Homemovies justamente – a prática cedo se vulgarizou, constituindo um rasto e um arquivo que, sendo pessoal e familiar, não deixa também de ser parte do registo material e documental do século XX – um material das suas micro-histórias.

No caso de um “clássico” do cinema autobiográfico como Film Portrait de Jerome Hill, o facto da abastada família do artista ter desde muito cedo, desde a primeira década século XX, introduzido o cinema e as suas práticas no interior do espaço doméstico, foi uma das premissas com as quais mais tarde o artista pôde realizar o seu autoretrato em filme, ou seja, como que explicitando um outro protocolo. “my life as a film”.

Nas anteriores edições do doclisboa, a retrospectiva dedicada a Ross McElwee e a apresentação de filmes de Naomi Kawase foram evidência eloquente da importância da inscrição pessoal do sujeito, do “Eu” e da autobiografia, no trabalho de alguns dos mais singulares e salientes cineastas contemporâneos.

Como sempre, as propostas estéticas fundam-se também nas inovações. A crescente vulgarização de materiais cada vez mais ligeiros e a facilidade de manuseamento das câmaras mais possibilitaram os homemovies e os travelogs, como também o projecto de ir fazendo a autobiografia por meio de filmes, como desde há décadas o faz Jonas Mekas.

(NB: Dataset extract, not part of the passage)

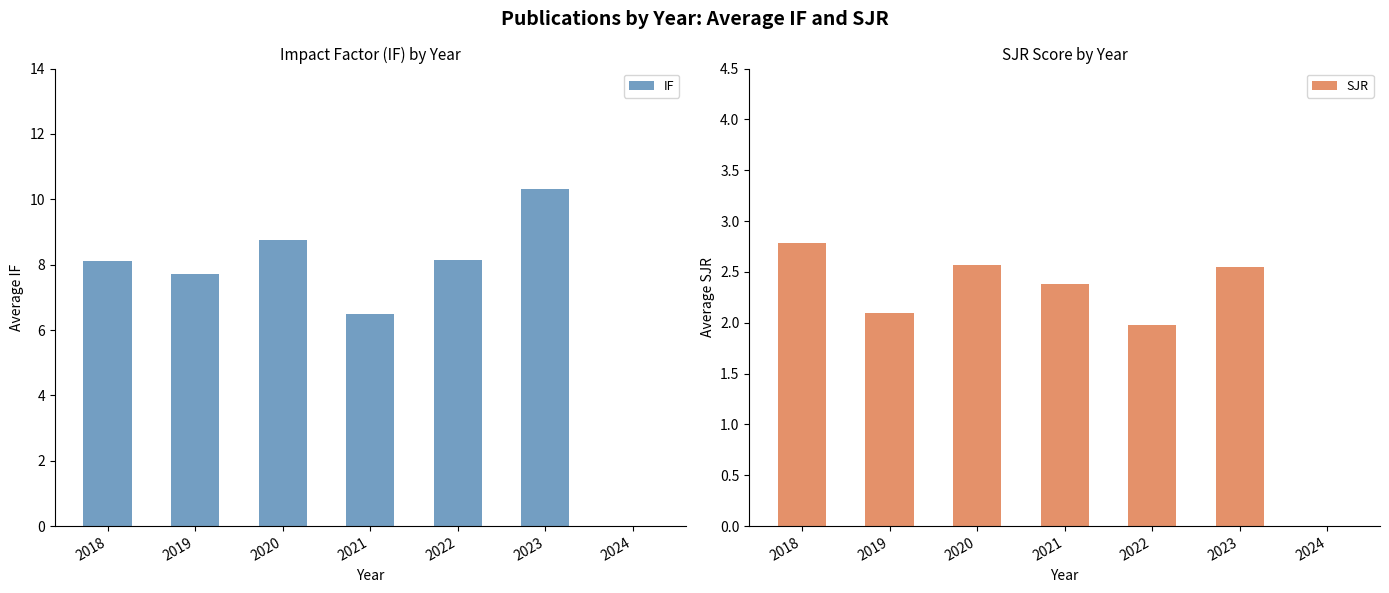

Which series has the largest range (max minus min)?

IF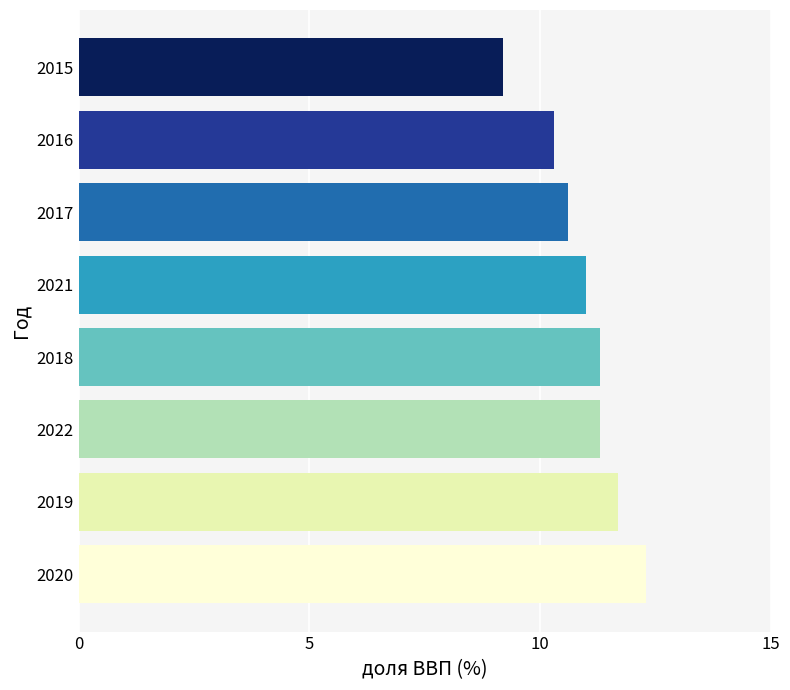

What is the difference between the maximum and second lowest values?

2.0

Num quadro em que a proeminência dos meios televisivos cria também um mecanismo tendencialmente totalitário de formatação dos modos de ver e de solicitação à obscena exibição pública da privacidade, quando o panopticum imaginado por Jeremy Bentham se concretiza distopicamente na generalização dos meios de visão e vigilância das sociedades de controle, não deixam também de haver outras possibilidades, pessoais, estéticas e também políticas, de radicalizar a subjectividade do olhar sobre as matérias concretas e o decorrer do tempo, prosseguindo a realização de Diários Filmados e Autoretratos. Esse é afinal talvez um dos mais relevantes exemplos desta presente vida em fragmentos analisada por Zygmunt Bauman, e um meio de construção e afirmação de identidades.
Em Diários Filmados e Autoretratos olhar-se-á retrospectivamente para estas possibilidades de cinema, apresentando também obras muito recentes.